### TEXT PROVIDED
=-=-=

Bet Type

Totals (Over/Under) Betting


A total — also called an over/under — is a wager on the combined score of both teams. You're not picking a winner; you're betting on whether the game will be high-scoring or low-scoring relative to the posted number.

How Totals Work

The sportsbook posts a number (e.g., 226.5 for an NBA game) and offers both sides at –110:

  • Over 226.5 — combined score must be 227 or higher
  • Under 226.5 — combined score must be 226 or lower

Oregon Example: Trail Blazers vs. Warriors Total 230.5

Say the Trail Blazers host Golden State at the Moda Center, total set at 230.5. If the final is Blazers 118 – Warriors 116 (combined 234), the over cashes. Final of 115–114 (229) → under cashes.

Soccer Totals

In soccer (e.g., Portland Timbers matches), totals are nearly always set at 2.5 goals — the average MLS game scores 2.8 goals. Sub-options include "team totals" (just one team's goals), exact-score variants, and 1st-half / 2nd-half totals.

=-=-=

### PROBLEM DESCRIPTION
Resume the explainer on totals (over/under) betting, picking up right after its last sentence.

### INFORMATION SUPPLIED
=-=-=

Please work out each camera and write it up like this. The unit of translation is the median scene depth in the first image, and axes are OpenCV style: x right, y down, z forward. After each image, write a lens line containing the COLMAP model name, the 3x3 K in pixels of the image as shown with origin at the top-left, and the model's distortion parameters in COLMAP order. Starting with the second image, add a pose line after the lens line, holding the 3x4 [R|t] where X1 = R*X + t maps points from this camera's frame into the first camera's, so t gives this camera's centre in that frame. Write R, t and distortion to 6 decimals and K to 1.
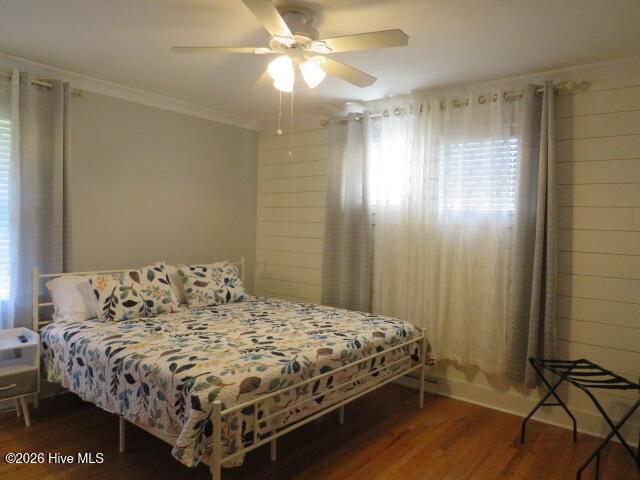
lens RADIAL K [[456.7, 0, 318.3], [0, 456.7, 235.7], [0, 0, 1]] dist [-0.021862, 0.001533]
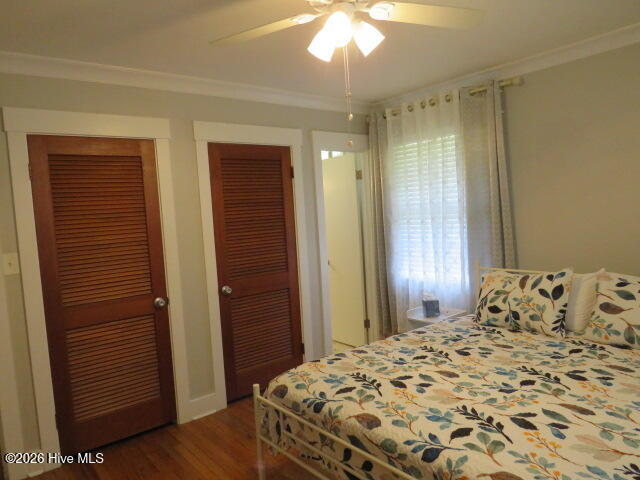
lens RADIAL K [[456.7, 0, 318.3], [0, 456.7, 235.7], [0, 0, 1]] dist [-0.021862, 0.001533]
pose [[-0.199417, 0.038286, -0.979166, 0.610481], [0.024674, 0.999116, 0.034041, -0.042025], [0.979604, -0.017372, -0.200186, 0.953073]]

=-=-=

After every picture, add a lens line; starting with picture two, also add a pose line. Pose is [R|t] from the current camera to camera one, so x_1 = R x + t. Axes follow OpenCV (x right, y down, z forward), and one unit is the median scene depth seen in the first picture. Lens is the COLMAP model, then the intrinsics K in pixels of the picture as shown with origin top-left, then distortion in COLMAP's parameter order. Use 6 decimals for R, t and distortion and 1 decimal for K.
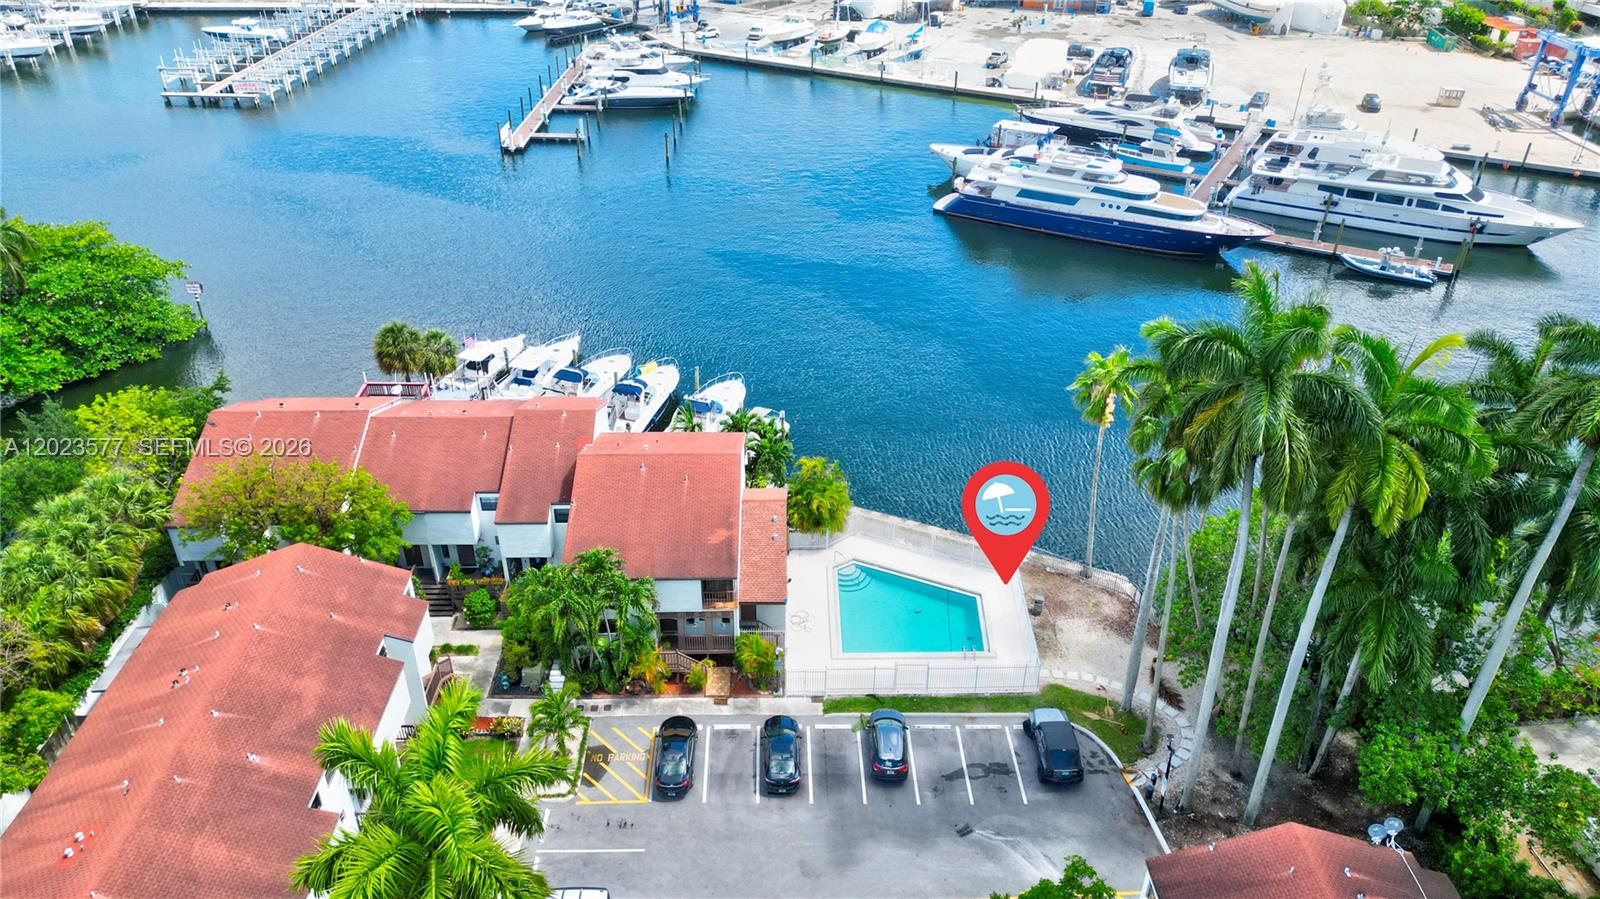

=-=-=

### ANSWER TO THIS TASK
What Moves Totals

  • Pace: NBA games between two fast-paced teams (high possessions per game) have higher totals
  • Defense ratings: Top defenses systematically push totals down 4–8 points in the NBA
  • Weather (NFL): Wind >15 mph and heavy rain reduce passing yardage, pushing totals down
  • Injuries: A missing star scorer drops a total; a missing star defender raises it
  • Officiating crews (NFL/NBA): Some refs call more fouls/penalties, indirectly affecting scoring

Live Betting Totals

Live (in-game) totals adjust constantly. A high-paced first quarter inflates the line — but mean reversion is a real factor. Bettors who model "expected pace" can find value when first-half scoring blows past projection but second-half regression is likely.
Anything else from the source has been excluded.